Instructions for the task:
Leave the pictures out and restate each entry below word for word.

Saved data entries
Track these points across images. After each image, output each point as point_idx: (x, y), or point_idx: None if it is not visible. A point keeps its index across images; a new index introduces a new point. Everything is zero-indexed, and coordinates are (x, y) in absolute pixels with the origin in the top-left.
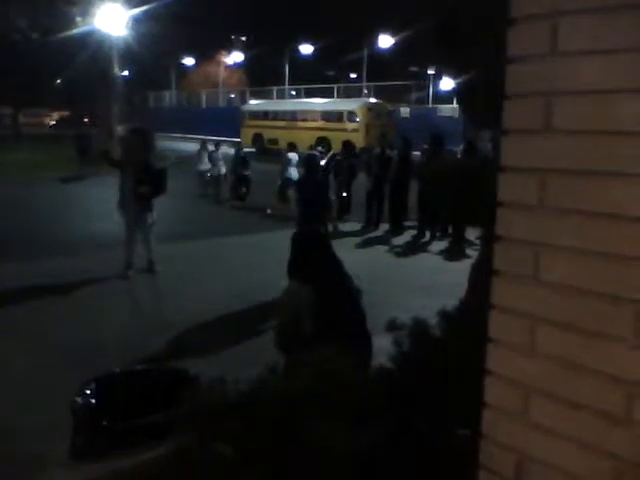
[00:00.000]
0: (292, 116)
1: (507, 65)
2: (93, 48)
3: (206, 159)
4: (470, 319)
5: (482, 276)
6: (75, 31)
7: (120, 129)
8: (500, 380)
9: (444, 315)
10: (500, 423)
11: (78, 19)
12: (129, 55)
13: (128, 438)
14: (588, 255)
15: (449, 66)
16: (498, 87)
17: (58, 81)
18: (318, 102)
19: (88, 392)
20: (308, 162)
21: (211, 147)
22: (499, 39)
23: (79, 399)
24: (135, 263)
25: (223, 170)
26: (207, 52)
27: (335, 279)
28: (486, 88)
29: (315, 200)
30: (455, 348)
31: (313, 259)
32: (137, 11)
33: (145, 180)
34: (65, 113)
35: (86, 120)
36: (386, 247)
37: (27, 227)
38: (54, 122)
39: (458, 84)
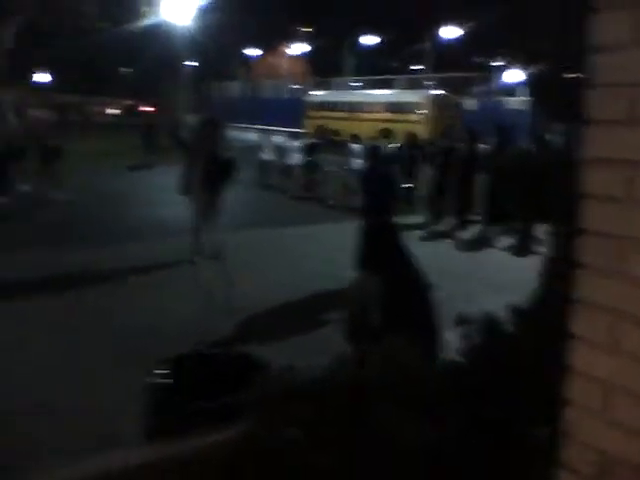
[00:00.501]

Task answer:
Track these points across images. After each image, output each point as point_idx: (x, y), or point_idx: None if it is not visible. A point keeps its index across images; a new index introduces a new point. Everything is zero-indexed, and coordinates are (x, y) in absolute pixels with the origin in the top-left.
[00:00.000]
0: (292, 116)
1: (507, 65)
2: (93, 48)
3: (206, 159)
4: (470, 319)
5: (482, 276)
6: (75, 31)
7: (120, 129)
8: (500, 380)
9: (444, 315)
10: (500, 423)
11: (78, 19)
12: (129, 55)
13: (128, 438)
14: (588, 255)
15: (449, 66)
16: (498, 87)
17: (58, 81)
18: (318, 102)
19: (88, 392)
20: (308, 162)
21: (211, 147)
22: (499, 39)
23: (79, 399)
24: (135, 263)
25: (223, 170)
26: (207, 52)
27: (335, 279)
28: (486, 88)
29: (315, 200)
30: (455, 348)
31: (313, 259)
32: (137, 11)
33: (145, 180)
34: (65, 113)
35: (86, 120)
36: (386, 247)
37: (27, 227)
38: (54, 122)
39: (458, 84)
[00:00.501]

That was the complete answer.